President Barack Obama talks with Facebook founder and CEO Mark Zuckerberg; White House photo by Pete Souza
The splashy news out of President Obama’s trip to the high-tech haunts in the West is that the CEO of Facebook, Mark Zuckerberg, did not wear a hoodie when he met with this president.
Zuckerberg — somewhat of a folk hero (or an anti-hero), especially after he was portrayed, hoodie and all, in “The Social Network” — wore a dark suit at a dinner hosted by venture capitalist John Doerr at his estate in Woodside — an expensive Silicon Valley suburb. Also at the dinner was Steve Jobs, who stepped down last month as head of Apple on another medical leave. He wore his trademark black.
President Barack Obama joins a toast with technology business leaders; White House photo by Pete Souza
Aside from the above social notes, there was some actual substance to the president’s trip — and some controversy. Mr. Obama’s apparent idea was to push his emphasis on innovation and job development by showing interest in Silicon Valley, the technological powerhouse where research and development of all things computer and Internet have spurred the national economy, at least until recently.
The Valley — as its denizens call it — became a national high-tech center when the federal government started pouring money into projects like the moon shot and biotechnology, to say nothing of weapons development for the Vietnam War and the Cold War. Everybody needed chips, says Russell Hancock of Joint Venture Silicon Valley Network:
“That’s what built this valley, and more recently that funding has trailed off. And it’s a concern. We’re actually deeply concerned about it.”
Hancock’s concern is also that of the president, who has proposed subsidies for innovations, tax credits for research and development, more money for math and science teaching, and federal emphasis on biomedical and clean energy. But spending money even on those kinds of projects is controversial these days, with Republicans and others calling for federal austerity. So it’s no cinch that Mr. Obama will get the funding to spur the innovation that he figures will create jobs and help the ailing economy.
That debate is going on in the heart of Silicon Valley, as well as in Congress. Entrepreneurs like T.J. Rodgers, who founded and runs Cypress Semiconductor, argue that federal money is unnecessary and actually hurtful to the job-creating engine that the Valley has traditionally been. I asked him what message he had for the president, who touched down on his turf:
You need to wake up and get it. You’re doing politics as usual. You want to tax and spend, so what you do is give some of the pork to some California companies, come out and tell their CEOs what they’re going to get, and hope you’re going to get support because people get something from the government. That’s not what we need. What we need is to stop spending, stop taxing because inevitably the economy and jobs aren’t going to recover until the government gets back to the size it needs to be. So it’s politics as usual and frankly it’s very disappointing.

* * *

* [Action item A] List every person named in the article on President Obama's Silicon Valley trip.
* [Action item B]
Answer these questions using the article on President Obama's Silicon Valley trip.
(i) In what suburb did John Doerr host the dinner at his estate?
(ii) What company did T.J. Rodgers found?
(iii) With what organization is Russell Hancock identified?

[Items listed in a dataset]
* * *

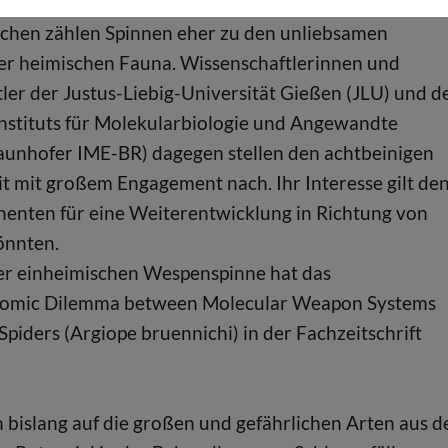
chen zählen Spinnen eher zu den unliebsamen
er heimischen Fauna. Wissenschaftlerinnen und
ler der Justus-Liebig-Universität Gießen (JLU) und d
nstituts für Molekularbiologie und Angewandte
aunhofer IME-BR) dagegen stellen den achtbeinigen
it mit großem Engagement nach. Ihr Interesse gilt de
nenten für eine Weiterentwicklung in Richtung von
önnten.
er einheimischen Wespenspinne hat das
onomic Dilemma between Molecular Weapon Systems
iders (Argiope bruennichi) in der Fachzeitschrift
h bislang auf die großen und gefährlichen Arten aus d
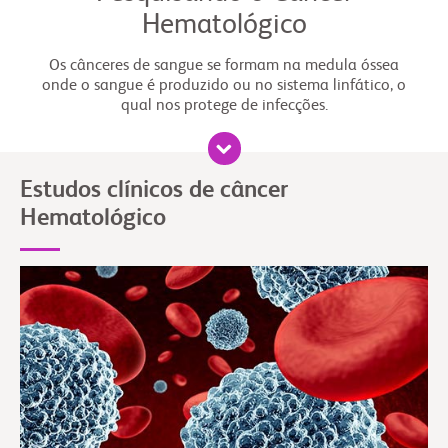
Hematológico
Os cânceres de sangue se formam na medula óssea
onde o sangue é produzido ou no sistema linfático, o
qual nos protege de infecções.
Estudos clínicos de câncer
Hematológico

* * *

* [Expected output A]
Barack Obama
Mark Zuckerberg
Pete Souza
John Doerr
Steve Jobs
Russell Hancock
T.J. Rodgers

* [Expected output B]
(i) Woodside
(ii) Cypress Semiconductor
(iii) Joint Venture Silicon Valley Network